Most #dnd / fantasy #ttrpg settings out there seem to be vaguely based on Europe and European cultural assumptions.

However, most religious conflict in these settings seems to be based on conflicts between the followers of different gods. What I'd like to see more examples of is conflict between followers of the same god(s) who interpret their faiths differenty.

I mean, consider the conflict between Catholics and Lutherans in early modern Germany, which ultimately led to the Thirty Years's War - arguably the most traumatic war in the country's existence, eclipsing even the World Wars in many respects.

Such conflicts between different theological interpretations of the same faith have thus plenty of potential for conflict - and thus stories. However, you do need to make sure that the gods of your setting won't settle theological disputes directly...

@juergen_hubert who doesn't love a good schism? (In my gang we sometimes have moments where the DM explains, 'You know the difference between Catholics and Anglicans, but these guys are trying even harder not to copy each others' homework.')

@juergen_hubert One thing that can get in the way is that in fantasy settings, gods are real.

Also, "Competing gods inside the same pantheon" is very different from the real-world variants (like all the Egyptian cults trying to absorb Ra over the ages, or the all-out war between the cults of Amun and Aten).

And in the real-world sense, "the pantheon" consists of the gods that exist. Conflicts between different pantheia are possible, because the people disagree about which gods exist.

If that way of defining things were taken into fantasy, it would give rather different results, because humans wouldn't really have reason to deny the existence of the gods of the other species.

So in Fantasy, pantheons aren't "all the gods" but rather gangs of gods, usually with familial ties, at odds with other pantheia. Like mafia wars in the heavens.

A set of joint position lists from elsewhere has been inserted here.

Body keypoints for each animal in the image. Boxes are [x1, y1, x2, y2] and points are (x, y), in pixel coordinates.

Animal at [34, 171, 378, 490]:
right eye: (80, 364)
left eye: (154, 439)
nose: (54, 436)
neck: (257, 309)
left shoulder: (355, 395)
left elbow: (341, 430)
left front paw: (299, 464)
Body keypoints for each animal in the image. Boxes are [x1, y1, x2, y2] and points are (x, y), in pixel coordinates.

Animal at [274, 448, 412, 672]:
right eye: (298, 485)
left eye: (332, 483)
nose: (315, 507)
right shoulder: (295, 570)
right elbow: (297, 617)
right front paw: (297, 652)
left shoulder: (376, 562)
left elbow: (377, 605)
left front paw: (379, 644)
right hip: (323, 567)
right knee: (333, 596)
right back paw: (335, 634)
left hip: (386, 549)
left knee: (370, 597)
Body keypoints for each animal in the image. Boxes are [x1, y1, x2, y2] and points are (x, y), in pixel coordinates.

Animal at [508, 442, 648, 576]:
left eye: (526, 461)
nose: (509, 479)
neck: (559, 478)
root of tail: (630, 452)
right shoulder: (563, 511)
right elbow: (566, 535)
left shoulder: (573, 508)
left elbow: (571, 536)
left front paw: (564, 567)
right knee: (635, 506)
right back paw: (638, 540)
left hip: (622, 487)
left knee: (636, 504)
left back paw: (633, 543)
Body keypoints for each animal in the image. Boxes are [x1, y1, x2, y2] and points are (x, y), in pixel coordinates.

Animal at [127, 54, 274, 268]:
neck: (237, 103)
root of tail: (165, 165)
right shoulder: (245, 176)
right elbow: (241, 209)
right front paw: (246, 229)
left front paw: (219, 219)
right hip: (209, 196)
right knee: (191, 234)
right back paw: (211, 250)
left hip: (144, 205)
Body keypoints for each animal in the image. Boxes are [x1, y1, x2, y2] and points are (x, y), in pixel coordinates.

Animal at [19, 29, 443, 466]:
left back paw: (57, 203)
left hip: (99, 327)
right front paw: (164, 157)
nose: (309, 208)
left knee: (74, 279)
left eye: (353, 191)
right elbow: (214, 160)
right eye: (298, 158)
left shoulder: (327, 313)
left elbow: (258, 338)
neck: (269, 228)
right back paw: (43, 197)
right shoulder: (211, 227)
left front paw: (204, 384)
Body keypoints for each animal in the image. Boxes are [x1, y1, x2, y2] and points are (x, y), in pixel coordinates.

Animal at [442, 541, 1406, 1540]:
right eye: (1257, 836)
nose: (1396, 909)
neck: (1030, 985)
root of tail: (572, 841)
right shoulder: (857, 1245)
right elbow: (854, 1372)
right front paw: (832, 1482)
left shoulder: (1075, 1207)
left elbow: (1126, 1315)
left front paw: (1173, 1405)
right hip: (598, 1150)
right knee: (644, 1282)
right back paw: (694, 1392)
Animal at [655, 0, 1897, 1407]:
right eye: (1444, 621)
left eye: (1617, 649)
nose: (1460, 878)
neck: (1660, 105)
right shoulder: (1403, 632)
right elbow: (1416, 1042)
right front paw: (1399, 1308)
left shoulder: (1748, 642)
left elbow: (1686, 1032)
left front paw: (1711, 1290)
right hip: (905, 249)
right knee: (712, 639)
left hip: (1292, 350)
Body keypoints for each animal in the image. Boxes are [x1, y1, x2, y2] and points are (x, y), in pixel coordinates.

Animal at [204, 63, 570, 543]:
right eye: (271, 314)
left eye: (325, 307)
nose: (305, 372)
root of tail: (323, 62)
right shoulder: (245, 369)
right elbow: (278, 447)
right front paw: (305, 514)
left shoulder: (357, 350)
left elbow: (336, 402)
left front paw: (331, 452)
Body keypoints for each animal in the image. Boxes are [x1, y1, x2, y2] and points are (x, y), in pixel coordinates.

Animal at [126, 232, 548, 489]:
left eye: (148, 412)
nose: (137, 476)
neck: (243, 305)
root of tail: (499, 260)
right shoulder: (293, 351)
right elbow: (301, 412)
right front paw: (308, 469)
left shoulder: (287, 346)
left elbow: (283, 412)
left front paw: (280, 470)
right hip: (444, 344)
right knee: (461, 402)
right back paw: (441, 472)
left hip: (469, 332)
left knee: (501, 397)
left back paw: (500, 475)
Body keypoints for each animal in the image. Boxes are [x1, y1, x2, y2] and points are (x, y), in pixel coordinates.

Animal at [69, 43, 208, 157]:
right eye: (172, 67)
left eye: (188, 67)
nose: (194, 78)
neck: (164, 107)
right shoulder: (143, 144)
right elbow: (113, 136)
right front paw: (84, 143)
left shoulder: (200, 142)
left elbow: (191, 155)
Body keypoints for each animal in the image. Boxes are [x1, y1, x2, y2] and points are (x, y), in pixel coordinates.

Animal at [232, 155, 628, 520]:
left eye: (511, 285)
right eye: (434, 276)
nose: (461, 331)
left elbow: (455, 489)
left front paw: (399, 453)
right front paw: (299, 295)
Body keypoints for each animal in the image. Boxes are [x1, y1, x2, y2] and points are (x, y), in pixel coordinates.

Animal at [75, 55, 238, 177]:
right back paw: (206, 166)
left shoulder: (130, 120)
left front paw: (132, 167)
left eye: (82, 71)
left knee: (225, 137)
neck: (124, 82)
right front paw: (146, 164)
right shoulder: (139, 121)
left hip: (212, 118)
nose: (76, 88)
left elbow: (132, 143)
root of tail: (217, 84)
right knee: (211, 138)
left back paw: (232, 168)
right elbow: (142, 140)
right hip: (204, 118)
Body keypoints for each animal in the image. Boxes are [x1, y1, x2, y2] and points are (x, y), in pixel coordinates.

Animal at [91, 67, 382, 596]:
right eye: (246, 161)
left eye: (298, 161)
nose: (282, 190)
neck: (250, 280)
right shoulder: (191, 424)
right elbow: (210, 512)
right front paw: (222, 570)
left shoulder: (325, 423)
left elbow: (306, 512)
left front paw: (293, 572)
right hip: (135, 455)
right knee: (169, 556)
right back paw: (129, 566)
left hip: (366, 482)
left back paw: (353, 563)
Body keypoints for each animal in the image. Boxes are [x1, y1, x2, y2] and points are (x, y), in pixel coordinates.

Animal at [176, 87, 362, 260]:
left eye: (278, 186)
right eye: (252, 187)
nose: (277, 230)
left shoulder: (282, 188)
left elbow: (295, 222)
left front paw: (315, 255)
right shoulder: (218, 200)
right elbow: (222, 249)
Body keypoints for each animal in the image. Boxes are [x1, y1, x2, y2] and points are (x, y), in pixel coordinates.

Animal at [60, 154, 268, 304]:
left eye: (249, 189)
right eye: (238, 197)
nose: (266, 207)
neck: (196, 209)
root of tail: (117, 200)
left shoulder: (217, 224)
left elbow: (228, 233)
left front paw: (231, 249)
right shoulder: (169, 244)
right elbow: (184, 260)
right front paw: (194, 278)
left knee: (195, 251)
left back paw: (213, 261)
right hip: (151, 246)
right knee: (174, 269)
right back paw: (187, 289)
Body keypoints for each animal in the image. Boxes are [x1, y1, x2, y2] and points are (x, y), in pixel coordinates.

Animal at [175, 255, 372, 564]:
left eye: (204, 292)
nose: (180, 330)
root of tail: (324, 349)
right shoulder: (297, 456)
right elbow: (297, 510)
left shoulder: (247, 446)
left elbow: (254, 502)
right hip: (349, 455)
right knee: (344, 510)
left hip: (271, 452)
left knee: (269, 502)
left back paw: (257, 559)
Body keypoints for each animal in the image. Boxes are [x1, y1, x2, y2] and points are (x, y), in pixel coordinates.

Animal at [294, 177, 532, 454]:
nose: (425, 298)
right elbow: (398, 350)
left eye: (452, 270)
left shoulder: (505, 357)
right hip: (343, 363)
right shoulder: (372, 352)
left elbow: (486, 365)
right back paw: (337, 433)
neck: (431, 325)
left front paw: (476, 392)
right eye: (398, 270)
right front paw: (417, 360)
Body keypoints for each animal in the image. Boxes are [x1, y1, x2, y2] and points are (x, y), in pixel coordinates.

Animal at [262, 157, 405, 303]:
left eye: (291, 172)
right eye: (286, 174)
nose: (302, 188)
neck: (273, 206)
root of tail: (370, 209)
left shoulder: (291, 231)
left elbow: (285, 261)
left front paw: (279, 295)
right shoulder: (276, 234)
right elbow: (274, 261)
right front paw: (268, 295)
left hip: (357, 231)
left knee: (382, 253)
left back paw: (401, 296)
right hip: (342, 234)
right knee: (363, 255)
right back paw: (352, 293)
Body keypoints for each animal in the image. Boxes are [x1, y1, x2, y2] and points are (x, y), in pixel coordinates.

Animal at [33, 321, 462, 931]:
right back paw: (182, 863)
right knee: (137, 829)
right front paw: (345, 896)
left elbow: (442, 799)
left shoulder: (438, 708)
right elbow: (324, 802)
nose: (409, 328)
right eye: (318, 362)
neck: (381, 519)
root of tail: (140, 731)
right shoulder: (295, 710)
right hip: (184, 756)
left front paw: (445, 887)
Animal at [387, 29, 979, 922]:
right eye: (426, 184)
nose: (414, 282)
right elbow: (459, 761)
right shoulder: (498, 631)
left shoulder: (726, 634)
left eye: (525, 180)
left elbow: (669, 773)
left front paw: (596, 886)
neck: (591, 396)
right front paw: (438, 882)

@juergen_hubert I've always thought of the gods in d&d as being more Greek based, where they have clear assignments (war, trickery, etc.) but volatile relationships (this one's married to that one, that one's trying to screw over this one, etc.)

As a conflict in a setting, what you're saying is totally true and interesting. But how would you handle the character religions? Would you let them choose, or would they have been raised the same way? Or are they from some foreign place?